Aquarium by David Vann
Author:David Vann
Language: ara, eng
Format: epub
Publisher: Grove/Atlantic, Inc.
Published: 2015-02-12T21:08:24+00:00
My mother drove too quickly in the snow and slush. The temperatures low, and there could have been ice already.
It’s not enough, my mother said. Even ripping off his arms would not be enough. Reaching in through his ribs to tear out his heart, that might do it. Or crushing his skull slowly in a vise so he could feel what the pressure was like. All those years, just pressure, endless pressure. You’ll never know. You’ll have no fucking idea, and so you’ll think I’m a monster and he’s a saint. But that’s fine. I don’t give a shit what you think. You have six more years of room and board, and then you can leave and tell me to fuck off, tell me what a crap mother I was, how you hate me and all the rest of it. I don’t care.

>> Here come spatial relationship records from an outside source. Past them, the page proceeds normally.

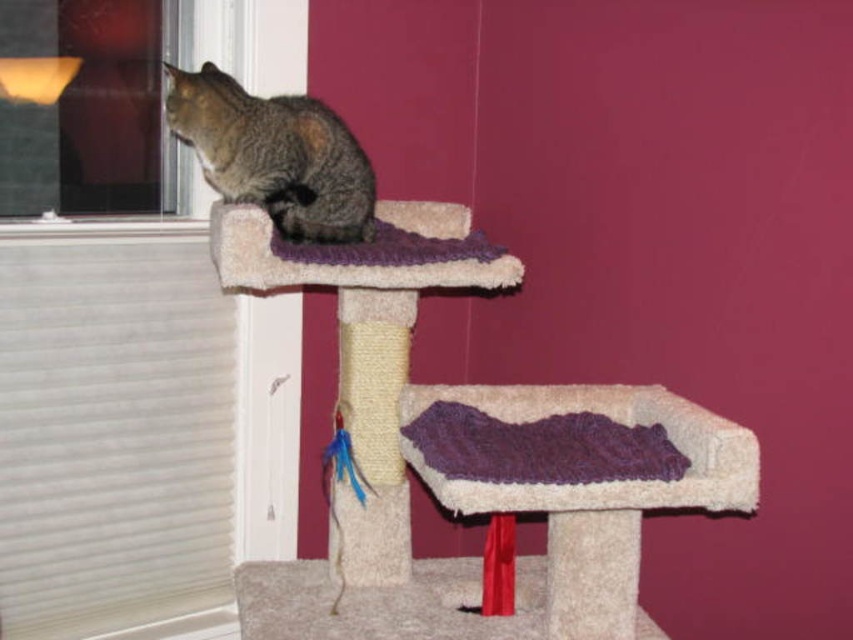
Question: Which object is the closest to the transparent glass window at upper left?

Choices:
 (A) tabby fur cat at left
 (B) beige carpeted stool at center

Answer: (A)

Question: Is the position of beige carpeted stool at center less distant than that of tabby fur cat at left?

Choices:
 (A) no
 (B) yes

Answer: (B)

Question: Is beige carpeted stool at center above tabby fur cat at left?

Choices:
 (A) yes
 (B) no

Answer: (B)

Question: Which object is positioned farthest from the beige carpeted stool at center?

Choices:
 (A) tabby fur cat at left
 (B) transparent glass window at upper left

Answer: (B)

Question: Does beige carpeted stool at center lie in front of transparent glass window at upper left?

Choices:
 (A) no
 (B) yes

Answer: (B)

Question: Which point is farther from the camera taking this photo?

Choices:
 (A) (209, 173)
 (B) (143, 44)

Answer: (B)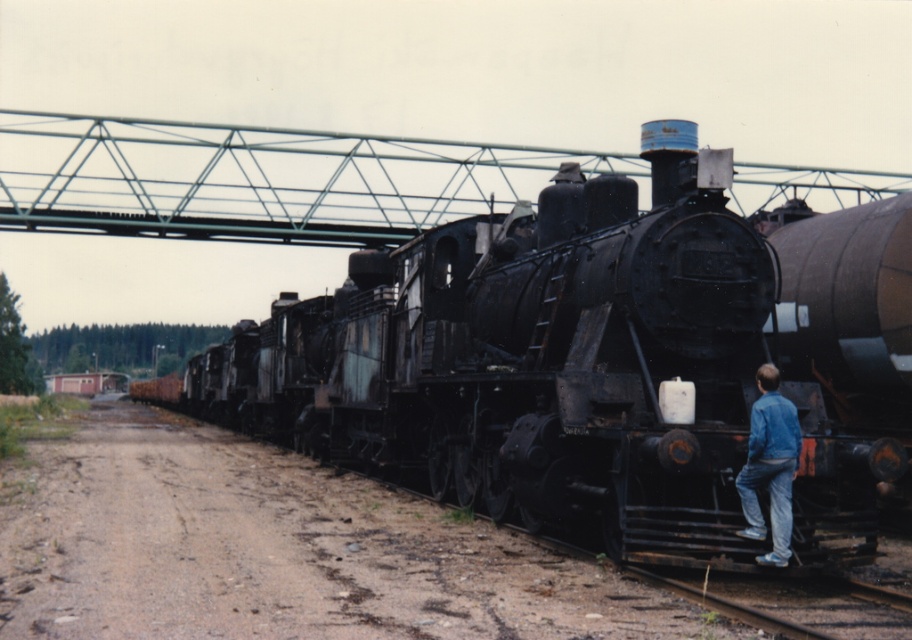
Question: Which object is farther from the camera taking this photo?

Choices:
 (A) rusty metal train at center
 (B) blue denim jacket at lower right

Answer: (A)

Question: Which of the following is the closest to the observer?

Choices:
 (A) (278, 332)
 (B) (742, 476)

Answer: (B)

Question: Does rusty metal train at center have a smaller size compared to blue denim jacket at lower right?

Choices:
 (A) no
 (B) yes

Answer: (A)

Question: Does rusty metal train at center appear under blue denim jacket at lower right?

Choices:
 (A) no
 (B) yes

Answer: (A)

Question: Is rusty metal train at center to the right of blue denim jacket at lower right from the viewer's perspective?

Choices:
 (A) no
 (B) yes

Answer: (A)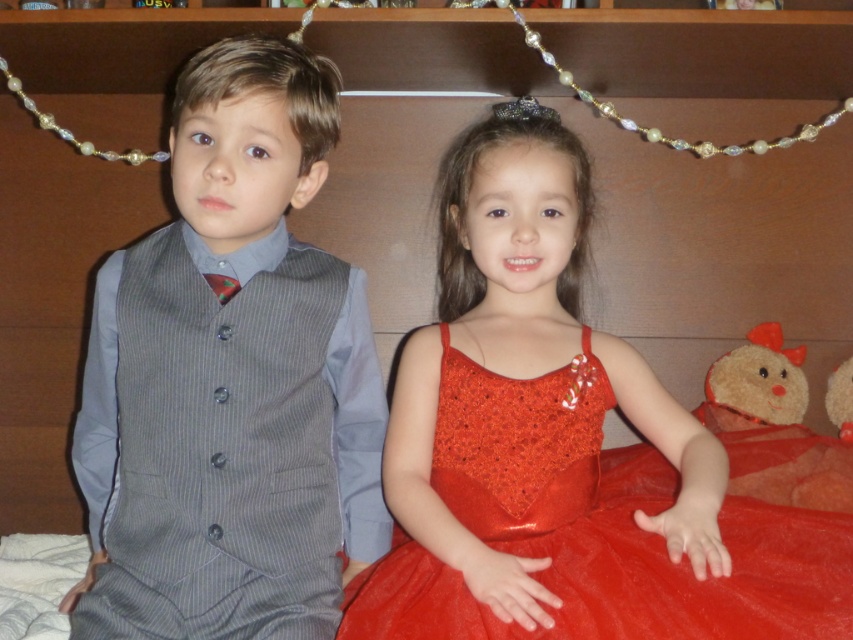
You are a photographer standing in front of the two children. You want to take a closeup shot of the gray pinstripe vest at left without moving the children. Can you move your camera closer to the vest to get a better shot?

The gray pinstripe vest at left is 36.16 inches from viewer. Since you can move the camera closer, you can get a better shot by moving the camera within that distance.

You are a photographer taking a picture of the gray pinstripe vest at left. What coordinates should you focus on to capture it perfectly?

You should focus on the coordinates point [231,380] to capture the gray pinstripe vest at left perfectly.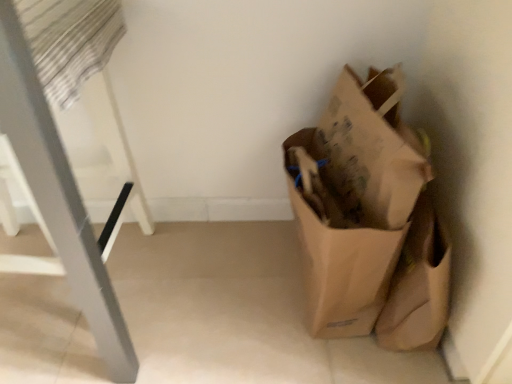
Where is `vacant space that is to the left of brown paper bag at right`? The height and width of the screenshot is (384, 512). vacant space that is to the left of brown paper bag at right is located at coordinates click(225, 291).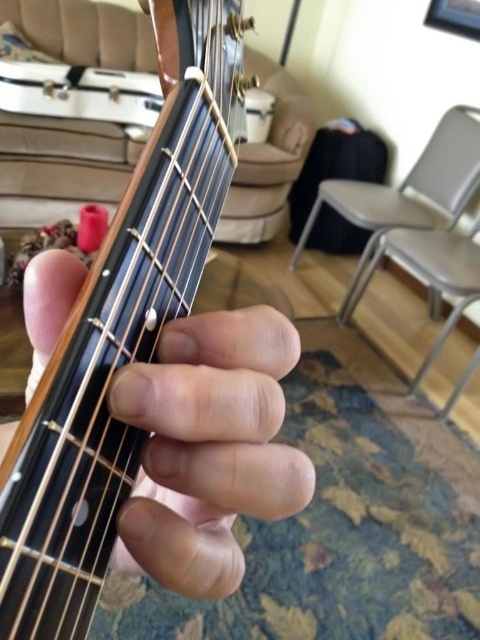
Question: From the image, what is the correct spatial relationship of wooden acoustic guitar at center in relation to wooden guitar neck at center?

Choices:
 (A) below
 (B) above

Answer: (B)

Question: Can you confirm if wooden acoustic guitar at center is thinner than wooden guitar neck at center?

Choices:
 (A) no
 (B) yes

Answer: (B)

Question: In this image, where is wooden acoustic guitar at center located relative to wooden guitar neck at center?

Choices:
 (A) left
 (B) right

Answer: (B)

Question: Which of the following is the farthest from the observer?

Choices:
 (A) wooden guitar neck at center
 (B) wooden acoustic guitar at center

Answer: (A)

Question: Which of the following is the farthest from the observer?

Choices:
 (A) (132, 570)
 (B) (106, 394)

Answer: (A)

Question: Which point appears farthest from the camera in this image?

Choices:
 (A) pyautogui.click(x=214, y=131)
 (B) pyautogui.click(x=49, y=257)

Answer: (A)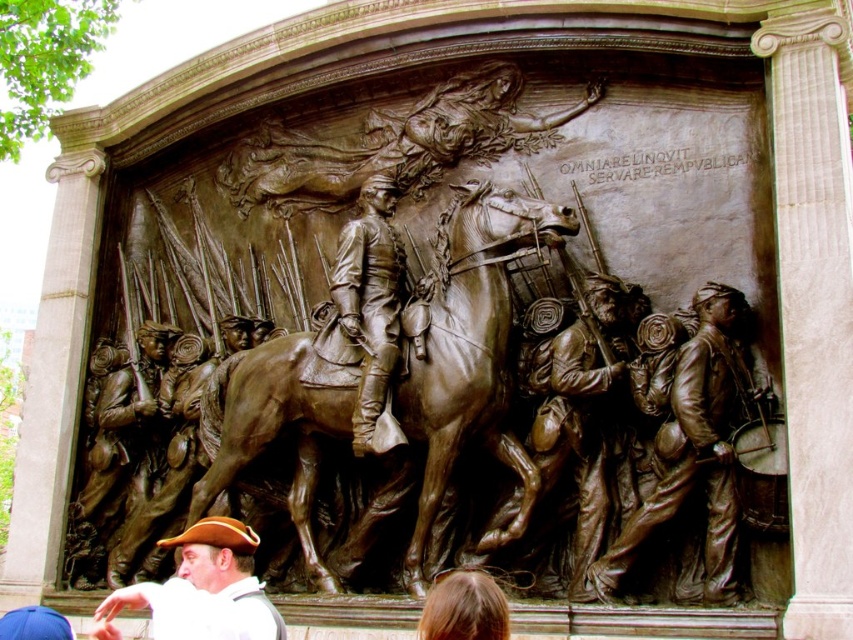
Does bronze at center appear on the right side of bronze figure at center?

Incorrect, bronze at center is not on the right side of bronze figure at center.

At what (x,y) coordinates should I click in order to perform the action: click on bronze at center. Please return your answer as a coordinate pair (x, y). The height and width of the screenshot is (640, 853). Looking at the image, I should click on (469, 349).

Locate an element on the screen. bronze at center is located at coordinates (469, 349).

Where is `bronze at center`? The width and height of the screenshot is (853, 640). bronze at center is located at coordinates (469, 349).

Locate an element on the screen. This screenshot has height=640, width=853. bronze at center is located at coordinates point(469,349).

Is bronze at center below blonde hair at lower center?

Actually, bronze at center is above blonde hair at lower center.

Where is `bronze at center`? The width and height of the screenshot is (853, 640). bronze at center is located at coordinates (469, 349).

Is point (752, 376) positioned after point (558, 416)?

No, (752, 376) is in front of (558, 416).

Looking at this image, who is positioned more to the right, bronze drum at right or bronze figure at center?

Positioned to the right is bronze drum at right.

Does point (734, 451) lie in front of point (602, 429)?

Yes.

Locate an element on the screen. bronze drum at right is located at coordinates (699, 445).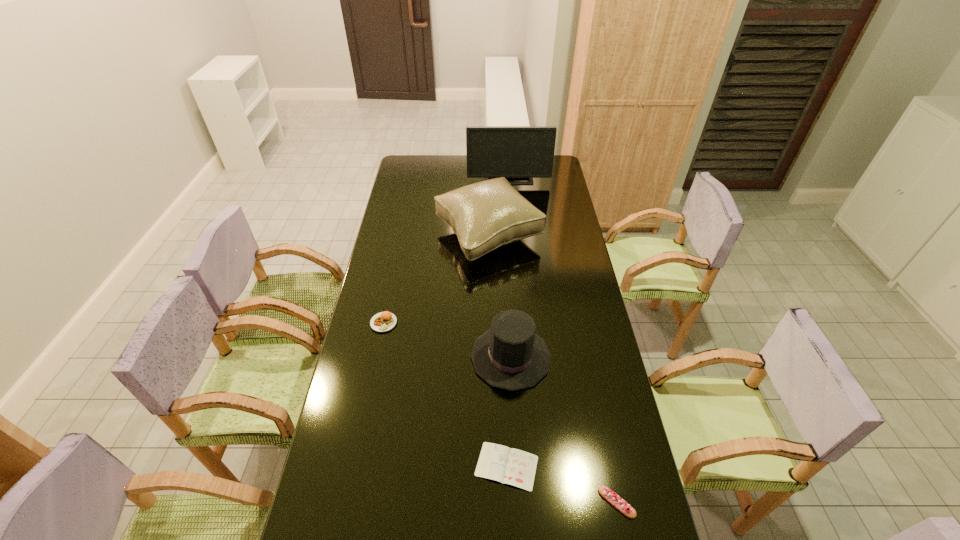
This screenshot has height=540, width=960. I want to click on vacant space located on the front of the second farthest object, so click(491, 320).

Find the location of a particular element. The height and width of the screenshot is (540, 960). vacant area located on the front of the dress hat with the decoration is located at coordinates (382, 357).

At what (x,y) coordinates should I click in order to perform the action: click on free space located on the front of the dress hat with the decoration. Please return your answer as a coordinate pair (x, y). This screenshot has width=960, height=540. Looking at the image, I should click on (408, 357).

This screenshot has height=540, width=960. I want to click on blank space located on the front of the dress hat with the decoration, so click(415, 357).

Image resolution: width=960 pixels, height=540 pixels. What are the coordinates of `vacant space located 0.200m on the back of the leftmost object` in the screenshot? It's located at (394, 275).

I want to click on vacant space located 0.280m on the left of the eclair, so click(493, 502).

In order to click on vacant space positioned 0.330m on the back of the shortest object in this screenshot , I will do `click(502, 350)`.

Locate an element on the screen. The image size is (960, 540). object that is at the far edge is located at coordinates (514, 152).

Locate an element on the screen. The height and width of the screenshot is (540, 960). object that is at the left edge is located at coordinates click(x=382, y=322).

Identify the location of computer monitor positioned at the right edge. The height and width of the screenshot is (540, 960). (514, 152).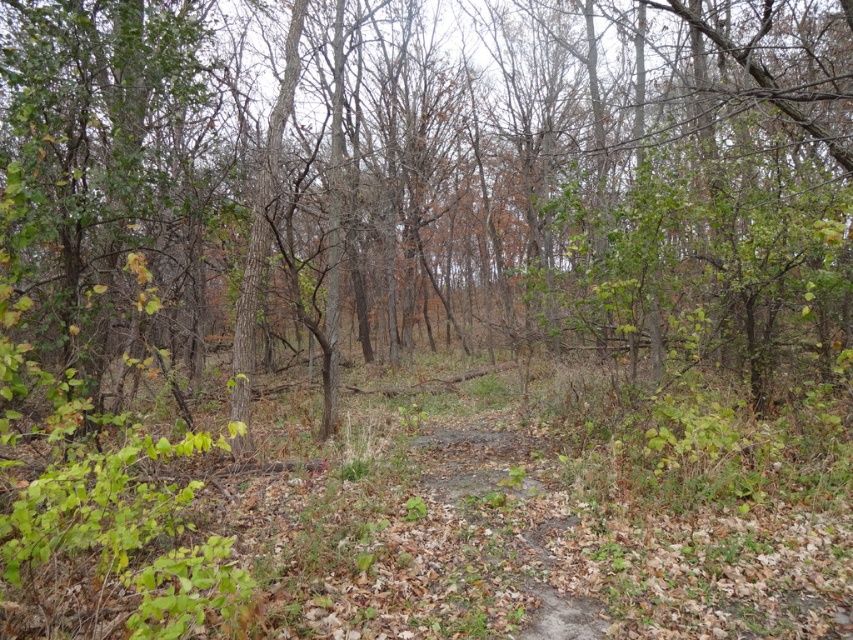
The width and height of the screenshot is (853, 640). What are the coordinates of `brown bark tree at center` in the screenshot? It's located at (425, 173).

Does point (624, 88) lie in front of point (556, 545)?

I leaned in close to my door and looked at the houses flying by, too fast down this hill, the feel of the tires loose and sliding. Clinging to the door handle and my seat belt.
The problem is, you can’t believe anything that happened before. It’s just a story to you. It isn’t real. You think the world began with you. But it didn’t. It began with me.
My grandfather would be driving home in the snow and cold without windows. Just the cold wind, freezing, and pebbles of safety glass everywhere. Wearing his sport coat and collared shirt, this was what made it unbearably sad, I see now. An old mechanic trying to look like a gentleman. Trying to have dignity, trying to put his life in order, driving that night in the waste of a car, exposed. No headlights or taillights, and he could easily have had a collision. I was so worried I could hardly think. A dark shape drifting, waiting for impact.
If he made it home, he’d be leaving the car out to fill with snow, going inside alone. He had invited us to live with him.
You’re not giving me the silent treatment, my mother said. You’re going to talk with me.
She was looking over at me while she drove. On the highway now, safer than sliding down that hill.
Answer me.
Okay.
You tell me what happened. You tell me what he did when I was fourteen.
He left.
That’s right. Tell me more.
He left while your mother was dying, and you had to take care of her.
That’s right, but far too fast. This went on for years. Do you understand years? Every day?
It went on for years.
What was one day like? Tell me about one day.
I hated my mother then. I wanted to leave her and live with my grandfather. I wouldn’t have to get up so early, I said.
What?
If we lived with him, he could take me to school later.
My mother slapped me, hit me with her open hand as I hid against the door and covered my head. You will not fucking do that to me! she yelled. Slapping at me and trying to stay in her lane, swerving.